◆ Text excerpt
=== Begin Enclosure ===

Chris Beaumont's IDL Library

single page | use frames     summary     class     fields     routine details     file attributes

edf_stats.pro

topedf_stats

`result = edf_stats(data, model [, ks=ks] [, ad=ad] [, ky=ky] [, mad=mad], _extra=_extra)`

This function calculates a variety of statistics to characterize the discrepancy between 1D data and a model for the distribution from which the data were drawn. Each statistic is based on the empirical distribution function (i.e. the cdf of the data). Such statistics can be used to evaluate whether a model distribution is consistent with the data.

In what follows, Fn(x) is the empirical distribution function (edf) and F(x) is the model cdf. Currently, four statistics are implemented:

1) The Kolmogorov-Smirnov Statistic: max(|F(x) - Fn(x)|) 2) An Anderson-Darling style statistic: Mean( (Fn(x) - F(x))^2 / (F(x) * (1 - F(x))) ) 3) The Kuyper Statistic: max(F(x) - Fn(x)) + max(Fn(x) - F(x)) 4) The mean absolute deviation: Mean( |Fn(x) - F(x)| )

Note that statistic 2 is designed to be more sensitive to discrepancies at low and high values of x than is the KS stat

Note also that the Kuyper statistic is meant to be used for values of x wrapped onto a circle. See Numerical Recipes.

CATEGORY Statistics

Return value

If only one of ks, ad, ky, or mad are set, then the return value is that particular statistic. Otherwise, the KS statistic is returned.

MODIFICATION HISTORY June 2009: Written by Chris Beaumont July 2009: Added mad statistic

Parameters

data in required

A vector of data values

model in required

The string name of a function which calculates the cdf of the model distribution. The function must have the calling sequence result = model(x, _extra = extra), and must be written to handle x as a scalar or vector. Extra keywords to edf_stats will be passed to this function.

Keywords

ks in optional

If non zero or set to a named variable, will calculate and return the ks statistic to that variable.

Same as above, for the Anderson-Darling statistic.

ky in optional

Same as above, for the Kuyper statistic

=== End Enclosure ===

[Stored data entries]

=== Begin Enclosure ===

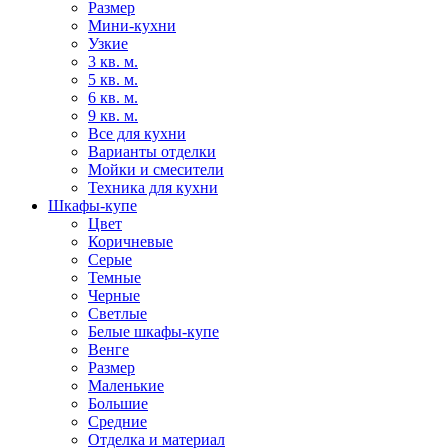
Размер
Мини-кухни
Узкие
3 кв. м.
5 кв. м.
6 кв. м.
9 кв. м.
Все для кухни
Варианты отделки
Мойки и смесители
Техника для кухни
Шкафы-купе
Цвет
Коричневые
Серые
Темные
Черные
Светлые
Белые шкафы-купе
Венге
Размер
Маленькие
Большие
Средние
Отделка и материал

=== End Enclosure ===

◆ Check your understanding
1. List the statistics that the edf_stats documentation says are currently implemented.
2. Reproduce the passage of the edf_stats documentation from "topedf_stats" up to and including "Mean( |Fn(x) - F(x)| )".

◆ Responses by task
1.
1. The Kolmogorov-Smirnov Statistic
2. An Anderson-Darling style statistic
3. The Kuyper Statistic
4. The mean absolute deviation

2.
topedf_stats

`result = edf_stats(data, model [, ks=ks] [, ad=ad] [, ky=ky] [, mad=mad], _extra=_extra)`

This function calculates a variety of statistics to characterize the discrepancy between 1D data and a model for the distribution from which the data were drawn. Each statistic is based on the empirical distribution function (i.e. the cdf of the data). Such statistics can be used to evaluate whether a model distribution is consistent with the data.

In what follows, Fn(x) is the empirical distribution function (edf) and F(x) is the model cdf. Currently, four statistics are implemented:

1) The Kolmogorov-Smirnov Statistic: max(|F(x) - Fn(x)|) 2) An Anderson-Darling style statistic: Mean( (Fn(x) - F(x))^2 / (F(x) * (1 - F(x))) ) 3) The Kuyper Statistic: max(F(x) - Fn(x)) + max(Fn(x) - F(x)) 4) The mean absolute deviation: Mean( |Fn(x) - F(x)| )